Practical Machine Learning

Practical information

Course Info:CS 329P, 2021 Autumn, Stanford
Instructors: Qingqing Huang, Mu Li, Alex Smola
Lectures:Wed, Fri 9:45 AM - 11:15 AM
Room: 200-205
Course Forum: Ed Discussion (enrolled student only)
Grading Policy:Midterm (10%), Homework (40%), Project (50%)

Overview

Applying Machine Learning (ML) to solve real problems accurately and robustly requires more than just training the latest ML model. First, you will learn practical techniques to deal with data. This matters since real data is often not independently and identically distributed. It includes detecting covariate, concept, and label shifts, and modeling dependent random variables such as the ones in time series and graphs. Next, you will learn how to efficiently train ML models, such as tuning hyper-parameters, model combination, and transfer learning. Last, you will learn about fairness and model explainability, and how to efficiently deploy models. This class will teach both statistics, algorithms and code implementations. Homeworks and the final project emphasize solving real problems.

Prerequisites

Python programing and machine learning (CS 229), basic statistics. Eqivalent knowledge is fine, and we will try to make the class as self-contained as possible. This is a class where you need to get your hands dirty with programming.

Instructors

Qingqing Huang

Sr. Research Scientist, Google Brain

Mu Li

Sr. Principal Scientist, AWS

Alex Smola

VP/Distinguished Scientist, AWS

Lectures

The tentative schedule is listed as follows. Note that italic topics are optional, namely we may either remove them or provide self-study vidoes.

Part I: Basic ML Modeling
Date Lecture Topics
9/22 1. Data I Logistics, course introduction, data acquisition
9/24 2. Data II Web scraping, data labeling, exploratory data analysis
9/29 3. Data III Data cleaning, data transformation, feature engineering, data summary
10/1 4. ML model recap I ML overview, tree methods, linear methods
10/6 5. ML model recap II Neural networks
Assignment 1 due in
10/8 6. Model Validation Evaluation metrics, underfitting and overfitting, model validation
10/13 7. Model Combination Bias and variance, bagging, boosting, stacking
10/15 Midterm Presentation
Part II: Broken Assumptions
Date Lecture Topics
10/20 8. Covariate Shift Generalization performance recap, covariate shift
10/22 9. Covariate Shift II Covariate shift with more math, adversarial data and invariants
10/27 Midterm Exam
10/29 10. Label Shift Two sample test, label shift
Assignment 2 due in
11/3 11. Data beyond IID Independence tests, sequence models , graphs
Part III: Performance Tuning
Date Lecture Topics
11/5 12. Model Tuning Model tuning, HPO algorithms, NAS algorithms
11/10 13. Deep Network Tuning Batch and layer norms, residual connections, attention
11/12 14. Transfer Learning Fine-tuning for CV, fine tuning for NLP, prompt-based learning
11/17 15. Model Compression Pruning and quantization, knowledge distillation
Assignment 3 due in
11/19 16. Multimodal data Multimodal data
11/24 Thanksgiving Recess
11/26 Thanksgiving Recess
Part IV: Beyond the Model
Date Lecture Topics
12/1 17. Fairness Examples, law, risk distributions, criterias , in practice
12/3 18. Explainability Explainability, strategies , conditioning and backdoors, axiomatic approaches, heuristics
12/8 Final Presentation
12/10 Final Presentation

Course Format

The evaluation is as follows: midterm exam (10%), homework (40%), and project (50%). In the midterm exam, we will ask some theory questions, let you spot the mistakes in code examples, and describe modeling challenges with solutions.

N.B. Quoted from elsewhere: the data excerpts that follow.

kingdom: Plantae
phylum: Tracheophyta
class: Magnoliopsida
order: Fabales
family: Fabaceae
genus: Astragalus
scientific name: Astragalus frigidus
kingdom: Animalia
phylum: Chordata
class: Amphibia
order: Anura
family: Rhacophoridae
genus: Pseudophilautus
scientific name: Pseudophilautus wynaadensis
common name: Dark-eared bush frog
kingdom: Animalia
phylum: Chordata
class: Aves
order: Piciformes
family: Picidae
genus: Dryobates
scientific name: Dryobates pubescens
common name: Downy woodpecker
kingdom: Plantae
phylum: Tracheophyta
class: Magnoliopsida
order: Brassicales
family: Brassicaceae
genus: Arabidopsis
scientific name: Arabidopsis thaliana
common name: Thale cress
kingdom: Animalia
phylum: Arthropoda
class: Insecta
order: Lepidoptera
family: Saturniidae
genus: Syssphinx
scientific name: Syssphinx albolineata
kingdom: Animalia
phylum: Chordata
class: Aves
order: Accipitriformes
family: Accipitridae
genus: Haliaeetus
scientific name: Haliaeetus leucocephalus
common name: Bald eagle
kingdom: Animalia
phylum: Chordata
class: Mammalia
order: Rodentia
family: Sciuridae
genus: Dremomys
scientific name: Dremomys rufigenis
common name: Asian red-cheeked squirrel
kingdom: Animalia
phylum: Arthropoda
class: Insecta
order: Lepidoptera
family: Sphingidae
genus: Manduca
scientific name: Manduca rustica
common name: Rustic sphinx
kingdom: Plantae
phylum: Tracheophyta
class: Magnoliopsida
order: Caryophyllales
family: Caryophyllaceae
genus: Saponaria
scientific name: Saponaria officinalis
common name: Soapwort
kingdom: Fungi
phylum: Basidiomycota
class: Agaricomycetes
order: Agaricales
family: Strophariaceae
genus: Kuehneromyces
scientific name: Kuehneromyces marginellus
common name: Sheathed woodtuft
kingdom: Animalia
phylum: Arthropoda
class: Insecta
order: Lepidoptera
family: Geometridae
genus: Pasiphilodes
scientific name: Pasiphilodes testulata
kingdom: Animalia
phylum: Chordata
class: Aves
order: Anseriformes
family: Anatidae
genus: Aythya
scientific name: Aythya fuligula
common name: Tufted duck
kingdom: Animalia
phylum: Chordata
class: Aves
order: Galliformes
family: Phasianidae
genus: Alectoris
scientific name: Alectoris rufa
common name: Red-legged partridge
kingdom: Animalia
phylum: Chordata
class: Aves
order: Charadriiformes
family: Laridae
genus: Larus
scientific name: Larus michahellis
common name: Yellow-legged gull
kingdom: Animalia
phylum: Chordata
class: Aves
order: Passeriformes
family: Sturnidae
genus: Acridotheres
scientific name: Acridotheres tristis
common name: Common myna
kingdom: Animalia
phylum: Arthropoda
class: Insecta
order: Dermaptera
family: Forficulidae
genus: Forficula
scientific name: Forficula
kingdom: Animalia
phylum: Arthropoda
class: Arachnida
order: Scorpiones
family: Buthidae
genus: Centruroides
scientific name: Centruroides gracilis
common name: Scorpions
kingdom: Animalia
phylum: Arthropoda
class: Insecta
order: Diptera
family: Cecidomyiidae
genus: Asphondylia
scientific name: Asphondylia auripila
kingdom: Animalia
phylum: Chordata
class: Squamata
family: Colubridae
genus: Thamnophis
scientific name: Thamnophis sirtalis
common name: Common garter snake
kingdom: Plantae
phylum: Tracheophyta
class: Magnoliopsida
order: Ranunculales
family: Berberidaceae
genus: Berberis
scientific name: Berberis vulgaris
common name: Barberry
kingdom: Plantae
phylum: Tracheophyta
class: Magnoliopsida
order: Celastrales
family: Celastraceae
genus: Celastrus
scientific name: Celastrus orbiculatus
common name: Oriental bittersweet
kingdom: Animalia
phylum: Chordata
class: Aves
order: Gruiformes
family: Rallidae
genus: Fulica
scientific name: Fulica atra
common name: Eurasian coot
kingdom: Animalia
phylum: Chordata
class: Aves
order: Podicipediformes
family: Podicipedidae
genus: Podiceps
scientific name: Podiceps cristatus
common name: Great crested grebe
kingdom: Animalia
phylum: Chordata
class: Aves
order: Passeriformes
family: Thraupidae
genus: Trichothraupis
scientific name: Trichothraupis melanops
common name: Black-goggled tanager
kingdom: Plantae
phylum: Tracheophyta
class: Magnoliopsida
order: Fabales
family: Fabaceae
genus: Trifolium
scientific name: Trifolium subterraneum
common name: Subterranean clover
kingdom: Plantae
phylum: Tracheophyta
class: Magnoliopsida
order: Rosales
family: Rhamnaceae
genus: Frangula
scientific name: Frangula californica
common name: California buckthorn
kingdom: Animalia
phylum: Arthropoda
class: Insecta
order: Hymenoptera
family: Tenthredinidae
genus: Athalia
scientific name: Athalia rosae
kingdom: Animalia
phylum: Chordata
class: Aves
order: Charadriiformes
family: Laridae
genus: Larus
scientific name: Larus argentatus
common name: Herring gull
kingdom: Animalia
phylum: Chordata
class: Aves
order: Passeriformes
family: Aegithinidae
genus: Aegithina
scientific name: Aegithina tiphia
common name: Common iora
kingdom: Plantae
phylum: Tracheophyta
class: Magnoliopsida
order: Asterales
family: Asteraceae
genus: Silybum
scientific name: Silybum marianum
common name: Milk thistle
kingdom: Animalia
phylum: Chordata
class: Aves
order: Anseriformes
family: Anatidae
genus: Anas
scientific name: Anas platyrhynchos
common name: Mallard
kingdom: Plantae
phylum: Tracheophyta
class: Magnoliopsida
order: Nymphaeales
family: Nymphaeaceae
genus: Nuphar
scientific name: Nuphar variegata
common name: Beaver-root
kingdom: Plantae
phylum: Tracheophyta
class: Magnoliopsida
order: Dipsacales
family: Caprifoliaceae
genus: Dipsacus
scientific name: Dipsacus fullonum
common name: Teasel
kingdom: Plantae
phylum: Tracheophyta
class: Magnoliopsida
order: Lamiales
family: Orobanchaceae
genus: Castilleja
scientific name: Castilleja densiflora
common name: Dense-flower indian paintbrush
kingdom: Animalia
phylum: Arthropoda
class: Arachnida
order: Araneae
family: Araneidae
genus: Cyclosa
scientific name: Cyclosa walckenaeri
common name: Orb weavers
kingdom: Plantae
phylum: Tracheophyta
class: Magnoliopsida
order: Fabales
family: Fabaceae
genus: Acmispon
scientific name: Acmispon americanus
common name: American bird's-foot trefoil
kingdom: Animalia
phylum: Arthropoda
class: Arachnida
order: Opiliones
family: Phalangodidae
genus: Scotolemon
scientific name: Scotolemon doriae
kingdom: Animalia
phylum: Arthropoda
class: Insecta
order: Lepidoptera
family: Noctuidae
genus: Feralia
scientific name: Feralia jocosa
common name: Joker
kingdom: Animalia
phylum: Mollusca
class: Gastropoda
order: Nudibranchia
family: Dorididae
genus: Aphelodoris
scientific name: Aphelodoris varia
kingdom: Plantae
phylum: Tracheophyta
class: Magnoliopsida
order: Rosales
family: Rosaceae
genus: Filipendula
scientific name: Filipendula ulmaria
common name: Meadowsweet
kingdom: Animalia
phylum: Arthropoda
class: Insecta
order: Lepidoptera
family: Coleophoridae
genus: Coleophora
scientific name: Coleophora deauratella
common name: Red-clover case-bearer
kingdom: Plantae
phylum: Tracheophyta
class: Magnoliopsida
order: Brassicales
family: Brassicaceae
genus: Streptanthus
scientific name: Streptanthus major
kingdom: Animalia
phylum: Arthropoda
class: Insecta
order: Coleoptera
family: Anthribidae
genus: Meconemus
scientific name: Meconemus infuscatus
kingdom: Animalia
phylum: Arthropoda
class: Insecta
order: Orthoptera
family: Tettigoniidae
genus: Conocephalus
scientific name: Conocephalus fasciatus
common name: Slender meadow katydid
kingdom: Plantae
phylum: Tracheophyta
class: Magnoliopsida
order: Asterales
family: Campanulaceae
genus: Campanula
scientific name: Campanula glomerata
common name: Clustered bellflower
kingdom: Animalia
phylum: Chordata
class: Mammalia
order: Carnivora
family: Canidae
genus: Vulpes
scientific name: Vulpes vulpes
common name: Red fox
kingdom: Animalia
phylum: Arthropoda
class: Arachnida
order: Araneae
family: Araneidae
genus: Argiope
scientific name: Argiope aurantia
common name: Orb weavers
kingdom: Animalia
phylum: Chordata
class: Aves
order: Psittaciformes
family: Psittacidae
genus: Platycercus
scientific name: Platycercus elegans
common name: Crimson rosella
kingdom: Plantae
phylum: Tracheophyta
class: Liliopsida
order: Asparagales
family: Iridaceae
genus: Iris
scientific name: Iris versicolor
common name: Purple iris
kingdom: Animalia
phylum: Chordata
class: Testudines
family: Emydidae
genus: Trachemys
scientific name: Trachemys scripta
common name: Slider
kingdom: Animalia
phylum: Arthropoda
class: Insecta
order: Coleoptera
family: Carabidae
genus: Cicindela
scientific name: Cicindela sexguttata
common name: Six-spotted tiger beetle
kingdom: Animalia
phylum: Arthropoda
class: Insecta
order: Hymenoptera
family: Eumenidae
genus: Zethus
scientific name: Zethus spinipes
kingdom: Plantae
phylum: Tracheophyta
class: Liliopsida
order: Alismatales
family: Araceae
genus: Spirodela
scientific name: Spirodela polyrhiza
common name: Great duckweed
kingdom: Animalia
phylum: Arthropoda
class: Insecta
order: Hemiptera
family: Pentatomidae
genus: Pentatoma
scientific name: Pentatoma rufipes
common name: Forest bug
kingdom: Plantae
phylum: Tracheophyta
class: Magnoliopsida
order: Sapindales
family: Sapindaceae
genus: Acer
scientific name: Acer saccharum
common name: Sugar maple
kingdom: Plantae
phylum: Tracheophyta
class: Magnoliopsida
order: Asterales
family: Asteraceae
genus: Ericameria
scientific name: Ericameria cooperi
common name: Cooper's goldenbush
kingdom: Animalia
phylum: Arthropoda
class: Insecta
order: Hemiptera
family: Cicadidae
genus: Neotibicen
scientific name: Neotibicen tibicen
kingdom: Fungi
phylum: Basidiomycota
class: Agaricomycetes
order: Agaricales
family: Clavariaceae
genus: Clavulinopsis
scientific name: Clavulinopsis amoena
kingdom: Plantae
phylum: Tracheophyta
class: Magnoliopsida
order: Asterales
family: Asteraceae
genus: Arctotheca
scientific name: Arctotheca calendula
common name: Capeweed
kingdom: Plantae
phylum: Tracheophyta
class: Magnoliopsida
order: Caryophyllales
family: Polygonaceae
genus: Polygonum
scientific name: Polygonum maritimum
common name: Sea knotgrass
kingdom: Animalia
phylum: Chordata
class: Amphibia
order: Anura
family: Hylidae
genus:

There are 4 assignments. They contain questions similar to the midterm exam. But more importantly, we will ask you to write code to solve real problems with ML based on the baseline implementations we provided.

These assignments may inspire you to choose your course projects. The course project will have two presentations. In the midterm, each group will provide a 1 page summary of project progress and execution plan, and prepare 3 slides for a 5 min presentation. The final presentation will be 10min in length, and the final report is up to 6 pages in ICML style.